A Rip-Off by Health Insurers?
    The New York Times | Editorial

    Monday 18 February 2008

    Have health insurers been systematically cheating patients and
doctors of fair reimbursement for medical services? That is the
disturbing possibility raised by an investigation of the industry's
arcane procedures for calculating "reasonable and customary" rates.

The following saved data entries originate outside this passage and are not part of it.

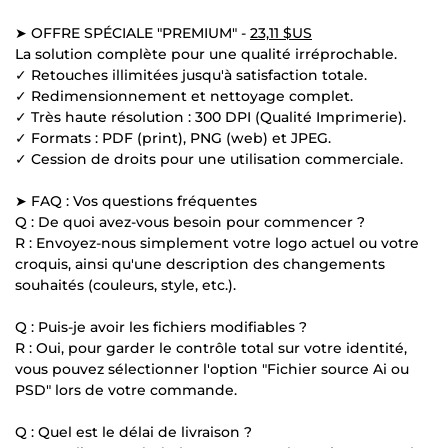
➤ OFFRE SPÉCIALE "PREMIUM" -
23,11 $US
La solution complète pour une qualité irréprochable.
✓ Retouches illimitées jusqu'à satisfaction totale.
✓ Redimensionnement et nettoyage complet.
✓ Très haute résolution : 300 DPI (Qualité Imprimerie).
✓ Formats : PDF (print), PNG (web) et JPEG.
✓ Cession de droits pour une utilisation commerciale.
➤ FAQ : Vos questions fréquentes
Q : De quoi avez-vous besoin pour commencer ?
R : Envoyez-nous simplement votre logo actuel ou votre
croquis, ainsi qu'une description des changements
souhaités (couleurs, style, etc.).
Q : Puis-je avoir les fichiers modifiables ?
R : Oui, pour garder le contrôle total sur votre identité,
vous pouvez sélectionner l'option "Fichier source Ai ou
PSD" lors de votre commande.
Q : Quel est le délai de livraison ?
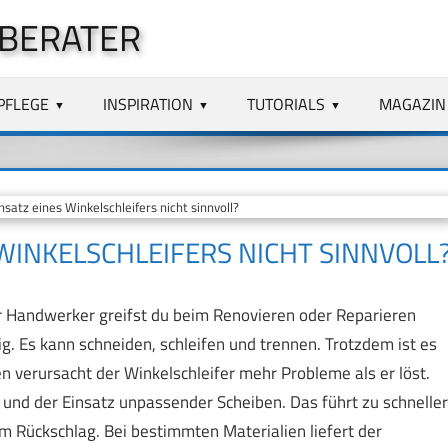
 BERATER
PFLEGE
INSPIRATION
TUTORIALS
MAGAZIN
satz eines Winkelschleifers nicht sinnvoll?
 WINKELSCHLEIFERS NICHT SINNVOLL
r Handwerker greifst du beim Renovieren oder Reparieren
tig. Es kann schneiden, schleifen und trennen. Trotzdem ist es
en verursacht der Winkelschleifer mehr Probleme als er löst.
nd der Einsatz unpassender Scheiben. Das führt zu schneller
m Rückschlag. Bei bestimmten Materialien liefert der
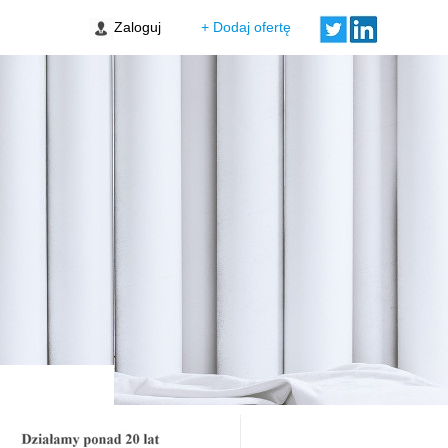
Zaloguj
+ Dodaj ofertę
ta Vita
w Przedmieście
ie
ski Świt XI - lokale
we
wa Targówek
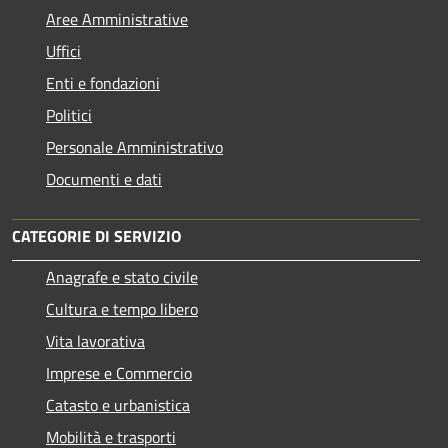
Aree Amministrative
Uffici
Enti e fondazioni
Politici
Personale Amministrativo
Documenti e dati
CATEGORIE DI SERVIZIO
Anagrafe e stato civile
Cultura e tempo libero
Vita lavorativa
Imprese e Commercio
Catasto e urbanistica
Mobilità e trasporti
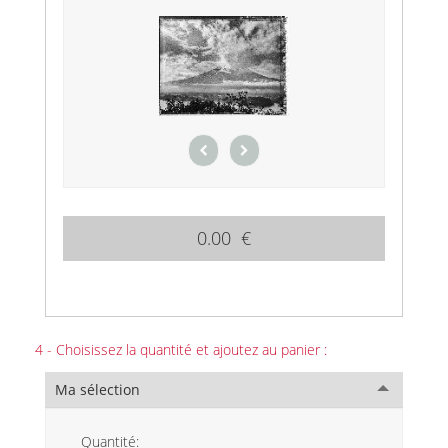
0.00 €
4 - Choisissez la quantité et ajoutez au panier :
Ma sélection
Quantité:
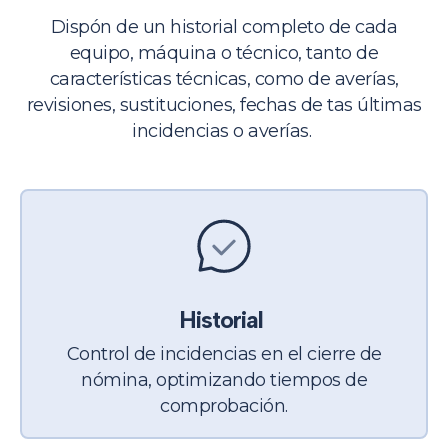
Dispón de un historial completo
de cada
equipo,
máquina o técnico, tanto de
características técnicas, como de averías,
revisiones, sustituciones, fechas de tas últimas
incidencias o averías.
Historial
Control de incidencias en el cierre de
nómina, optimizando tiempos de
comprobación.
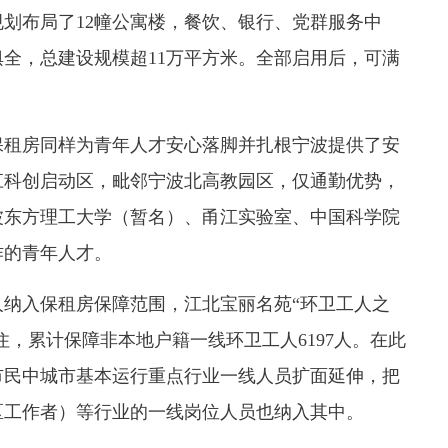
布局了12幢公寓楼，餐饮、银行、党群服务中
全，总建设规模超11万平方米。全部启用后，可满
租房同样为青年人才安心落脚并扎根宁波提供了安
江科创启动区，毗邻宁波北高教园区，仅通勤优势，
波东方理工大学（暂名）、甬江实验室、中国科学院
作的青年人才。
入保租房保障范围，江北宝丽名苑“环卫工人之
住，累计保障非本地户籍一线环卫工人6197人。在此
市民中城市基本运行重点行业一线人员扩面延伸，把
区工作者）等行业的一线岗位人员也纳入其中。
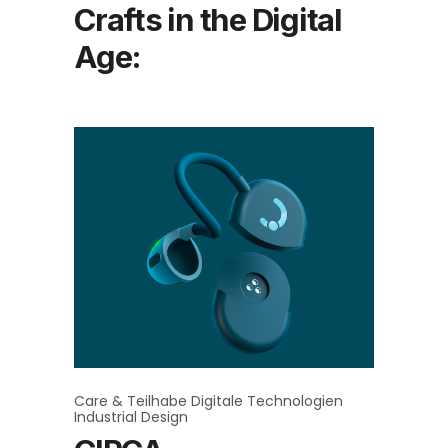
Crafts in the Digital
Age:
Care & Teilhabe
Digitale Technologien
Industrial Design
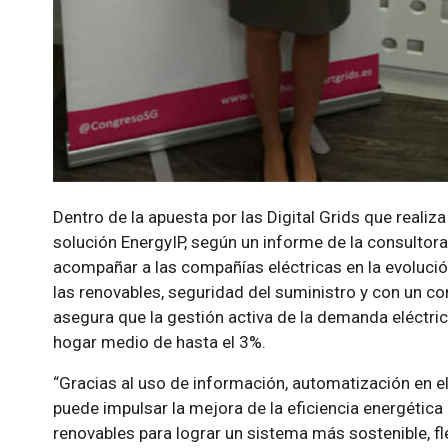
Dentro de la apuesta por las Digital Grids que realiz
solución EnergyIP, según un informe de la consultora
acompañar a las compañías eléctricas en la evolució
las renovables, seguridad del suministro y con un 
asegura que la gestión activa de la demanda eléctr
hogar medio de hasta el 3%.
Gracias al uso de información, automatización en el
puede impulsar la mejora de la eficiencia energética
renovables para lograr un sistema más sostenible, fle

    The investigation, by the New York State attorney general, Andrew
Cuomo, and his staff, suggests that these procedures - used by major
insurance companies to determine what they will pay when patients visit
a doctor who is not in the company's network - may be rigged to
shortchange the beneficiaries.

    When patients visit an out-of-network doctor, insurers typically
agree to pay 80 percent of the reasonable and customary rate charged by
doctors in the same geographic area. The patient is stuck with the rest,
and as any patient knows, that rate always seems to fall short of what
their own doctor is charging. If the attorney general's investigators
are right, we can understand why.

    The numbers are mainly compiled by an obscure company known as
Ingenix, which - as it turns out - is owned by UnitedHealth Group, one
of the nation's largest health insurers. Ingenix collects billing
information from UnitedHealth and other health care payers to compile a
database that is then used by the insurers to determine out-of-network
reimbursement rates.

    This system is an invitation for abuse. UnitedHealth owns the
company whose database will affect its costs and profitability, so both
have a strong financial interest in keeping reimbursement rates low.
Even Ingenix seems unwilling to stand behind its numbers. In licensing
its database to insurers, it stresses that the data is "for
informational purposes only" and does not imply anything about
"reasonable and customary" charges. Yet that is precisely what the
health insurers use the data for, as Ingenix knows, according to
investigators.

    Mr. Cuomo and the American Medical Association, which has a
long-standing suit filed against Ingenix and various UnitedHealth
companies, claim that the data is manipulated. They claim that health
insurers and Ingenix disproportionately eliminate high charges, thus
skewing the numbers for customary charges downward.

    Mr. Cuomo also says that Ingenix pools the charges for services
performed by low-paid nurses and physician assistants with those
performed by high-paid doctors. And he says the company fails to account
for the patient's condition and type of facility where the service was
provided - factors that can drive up costs. He also contends that
Ingenix uses outdated information, which would guarantee that
reimbursement rates will always lag behind medical inflation.

    The A.M.A.'s more detailed legal complaint also charges that the
database dilutes prices in high-cost locations by combining them with
low-cost areas, and includes prices that reflect in-network discounts.

    The attorney general's investigators did their own survey and
concluded that $200 is the fair market rate in New York City and Nassau
County for a 15-minute consultation with a doctor for an illness of low
to moderate severity. Ingenix, the investigators said, calculated the
rate as $77, of which United would pay $62, leaving the patient to pay
$138. UnitedHealth disputes those numbers, so the attorney general will
need to offer a fuller explanation of how they were derived.

    Mr. Cuomo has announced his intention to sue UnitedHealth, Ingenix
and three other subsidiaries, and has subpoenaed data from 16 other
health insurers. Whatever that investigation unearths, it is already
clear that the system for calculating "reasonable and customary" charges
ought to be reformed by making it truly independent and objective. No
consumer can reasonably trust numbers generated by a company whose
loyalties and financial interests lie with the health insurers.